Abbreviations: ARMS, amplification refractory mutation system; CHM, choroideremia.

Previously, Fu et al and Moghadam et al successfully used ARMS to diagnose β-thalassemia prenatally in China and Iran, respectively;18,31 Chiu et al applied this method to quantify given mutant mtDNA heteroplasmies,32 whereas Newton et al used ARMS for antenatal diagnosis of cystic fibrosis.33 Recently, Yang et al performed rapid gene diagnosis for retinitis pigmentosa,34 and Singh et al performed prenatal gene diagnosis for sickle cell disease by ARMS.35 More recently, Aquino et al performed ARMS-PCR to detect the most common mutations of the CFTR gene in Peruvian patients with cystic fibrosis.36 Shah et al combined ARMS and DNA sequencing to diagnose β-thalassemia in East-Western Indian population for better management.37 From the above instances, it is noteworthy that ARMS can be used in the pre- and postnatal diagnosis of various genetic diseases.38 Although there are many sophisticated tools applied to clinical diagnosis, it is very expensive for people in western China and some other undeveloped countries. As for known mutations in genes, ARMS provides an optional way to solve this problem with its additional characteristics such as time-efficient, unbiased, sensitive, accurate, rapid, and reliable. In our study, we successfully developed the ARMS technique by using wild-type or mutant-type primers with matched or one-base mismatched to examine the known mutation in the CHM gene. Furthermore, we tried to obtain samples to test how early ARMS method can be applied in clinical settings, and currently, we are isolating cff DNAs from different stages to test whether ARMS work.

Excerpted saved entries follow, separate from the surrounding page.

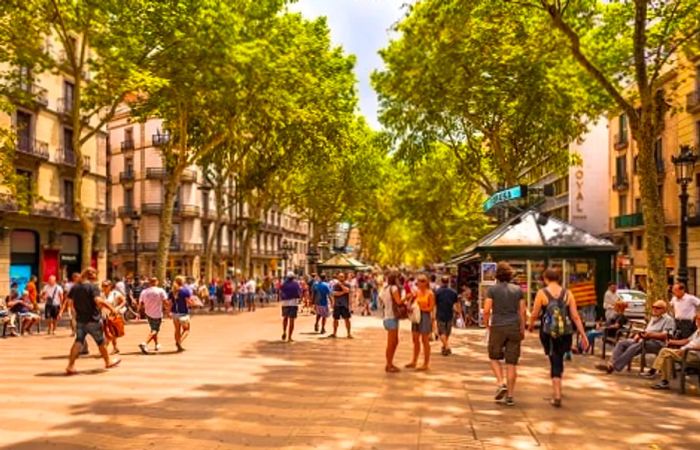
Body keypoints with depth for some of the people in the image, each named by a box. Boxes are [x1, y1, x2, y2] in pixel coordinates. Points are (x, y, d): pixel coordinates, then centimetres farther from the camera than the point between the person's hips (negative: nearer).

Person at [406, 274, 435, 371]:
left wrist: (420, 308, -18)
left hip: (425, 316, -6)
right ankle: (414, 362, 23)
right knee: (415, 339, 12)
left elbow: (431, 308, -11)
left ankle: (426, 364, 8)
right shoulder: (416, 292, 8)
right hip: (416, 316, 6)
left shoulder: (430, 293, -8)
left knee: (425, 341, 0)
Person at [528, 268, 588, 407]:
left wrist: (531, 326, 18)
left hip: (548, 333, -2)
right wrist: (583, 335, 3)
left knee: (555, 361, 4)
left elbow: (534, 314, -2)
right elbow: (575, 316, -1)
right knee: (559, 359, 21)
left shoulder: (542, 293, -5)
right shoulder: (567, 294, 2)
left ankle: (557, 395, -3)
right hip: (565, 333, 3)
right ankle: (557, 388, 35)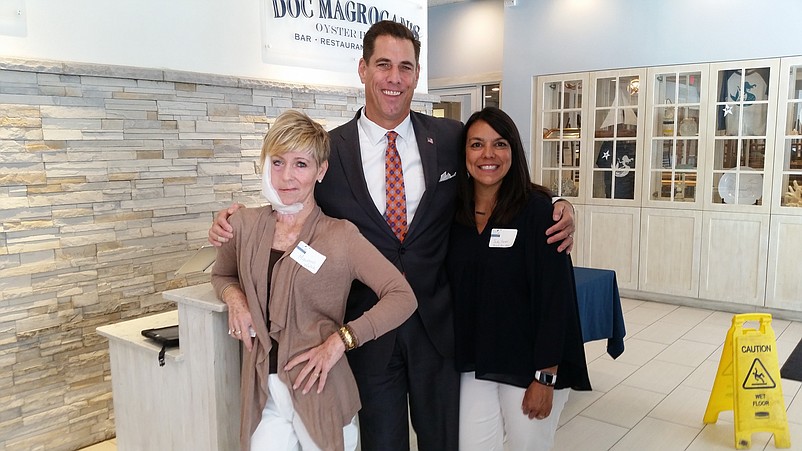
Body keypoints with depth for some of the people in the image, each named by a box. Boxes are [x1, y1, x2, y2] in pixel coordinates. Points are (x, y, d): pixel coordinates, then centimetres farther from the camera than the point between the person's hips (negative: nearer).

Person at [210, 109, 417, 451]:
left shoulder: (340, 236, -10)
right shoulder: (245, 225, 1)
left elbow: (403, 297, -12)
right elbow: (221, 274, 20)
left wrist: (340, 340, -19)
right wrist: (234, 296, -2)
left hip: (320, 393, -2)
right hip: (263, 394, 3)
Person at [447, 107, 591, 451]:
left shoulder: (537, 208, -12)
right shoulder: (455, 214, 3)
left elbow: (554, 296, -13)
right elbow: (455, 292, 9)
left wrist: (545, 378, -14)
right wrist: (454, 358, 5)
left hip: (528, 365, -4)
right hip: (474, 365, 4)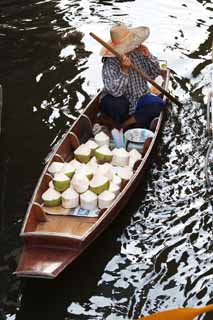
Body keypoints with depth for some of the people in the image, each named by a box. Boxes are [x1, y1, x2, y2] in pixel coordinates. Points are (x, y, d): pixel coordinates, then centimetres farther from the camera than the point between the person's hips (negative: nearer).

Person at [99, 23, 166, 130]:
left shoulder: (138, 53, -6)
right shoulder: (109, 64, -22)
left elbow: (155, 73, 2)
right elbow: (116, 91, -31)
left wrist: (148, 56, -15)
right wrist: (124, 70, -41)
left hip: (138, 98, 5)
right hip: (118, 100, -5)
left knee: (158, 103, -21)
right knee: (119, 104, -38)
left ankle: (126, 125, -16)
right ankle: (118, 127, -5)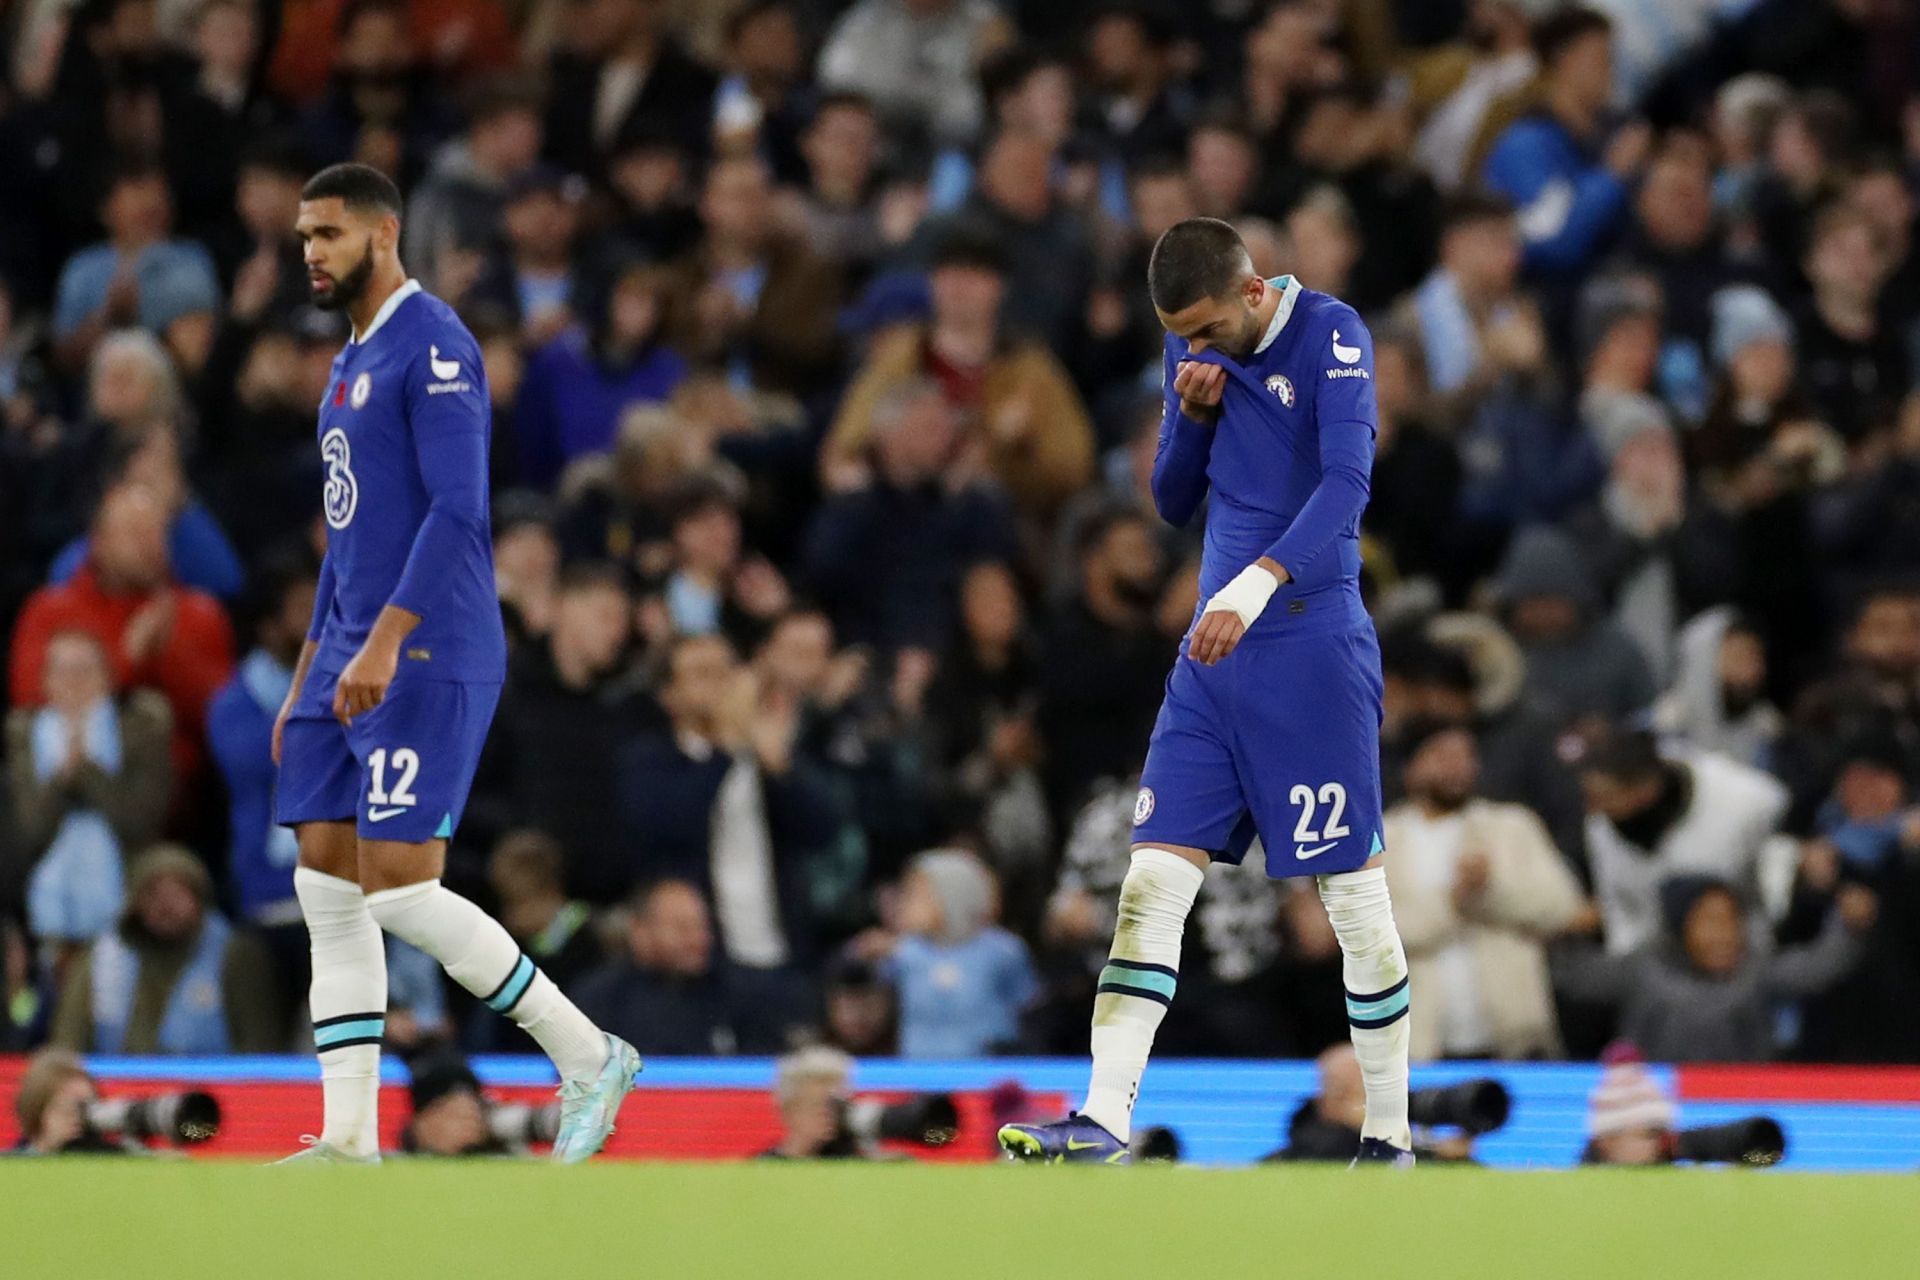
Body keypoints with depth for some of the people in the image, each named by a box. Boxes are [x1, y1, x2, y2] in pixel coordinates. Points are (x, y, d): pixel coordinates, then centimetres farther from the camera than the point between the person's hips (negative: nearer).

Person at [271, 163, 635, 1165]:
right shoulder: (349, 365, 20)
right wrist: (308, 677, 23)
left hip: (429, 662, -10)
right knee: (328, 888, 2)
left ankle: (587, 1057, -1)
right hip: (353, 661, 10)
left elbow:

Taken together, ARMS could be useful for quick and accurate prenatal gene diagnosis of CHM for CHM gene as well as other genetic diseases in undeveloped and developing countries which are in shortage of medical resources and supplies.

Acknowledgments

This work was supported by the Research Foundation of the Education Department of Sichuan Province (17ZA0427,17ZB0467), the Research Foundation of the Science and Technology Department of Luzhou City (2013LZLY-J10, 2016-S-65(9/9), 2015-S-42(3/4)), and in part by the National Natural Science Foundation of China (Nos. 30371493, 31701087, 81672887, and 81172049).

Disclosure

The authors report no conflicts of interest in this work.